Data entries:
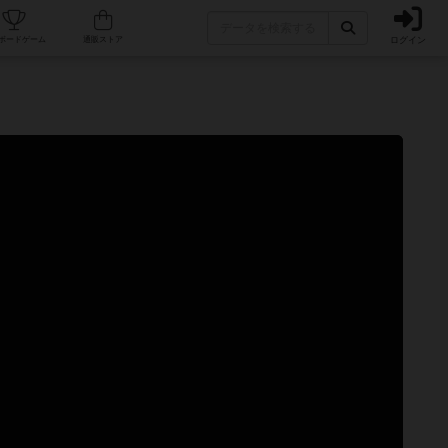
ログイン
カフェ/店舗
人気ボードゲーム
通販ストア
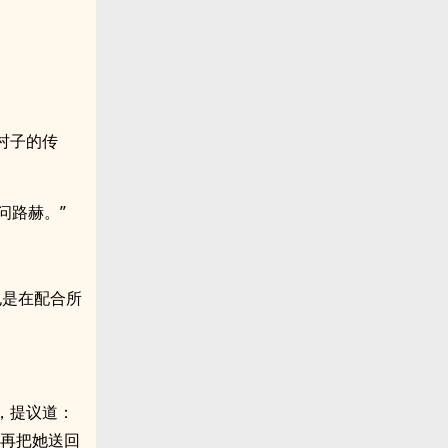
村子的传
问路赫。”
也是在配合所
，提议道：
，再把她送回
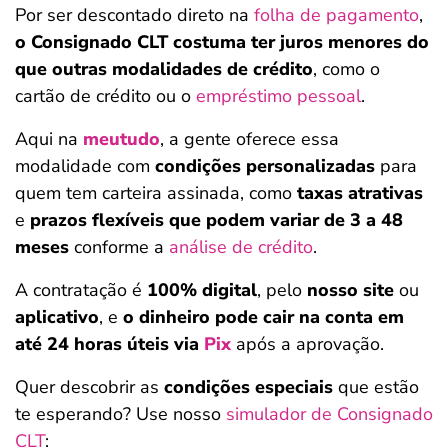
Por ser descontado direto na
folha de pagamento
,
o Consignado CLT costuma ter juros menores do
que outras modalidades de crédito
, como o
cartão de crédito ou o
empréstimo pessoal
.
Aqui na
meutudo
, a gente oferece essa
modalidade com
condições personalizadas
para
quem tem carteira assinada, como
taxas atrativas
e
prazos flexíveis que podem variar de 3 a 48
meses
conforme a
análise de crédito
.
A contratação é
100% digital
, pelo
nosso site
ou
aplicativo
, e
o dinheiro pode cair na conta em
até 24 horas úteis via
Pix
após a aprovação.
Quer descobrir as
condições especiais
que estão
te esperando? Use nosso
simulador de Consignado
CLT
:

● **YOUR ASSIGNMENT**:
Retype every line of text in the listing above, character for character and in the same order, and leave out the pictures.

● **EXPECTED OUTPUT**:
ログイン
カフェ/店舗
人気ボードゲーム
通販ストア
村子的传
问路赫。”
也是在配合所
，提议道：
，再把她送回
Por ser descontado direto na
folha de pagamento
,
o Consignado CLT costuma ter juros menores do
que outras modalidades de crédito
, como o
cartão de crédito ou o
empréstimo pessoal
.
Aqui na
meutudo
, a gente oferece essa
modalidade com
condições personalizadas
para
quem tem carteira assinada, como
taxas atrativas
e
prazos flexíveis que podem variar de 3 a 48
meses
conforme a
análise de crédito
.
A contratação é
100% digital
, pelo
nosso site
ou
aplicativo
, e
o dinheiro pode cair na conta em
até 24 horas úteis via
Pix
após a aprovação.
Quer descobrir as
condições especiais
que estão
te esperando? Use nosso
simulador de Consignado
CLT
:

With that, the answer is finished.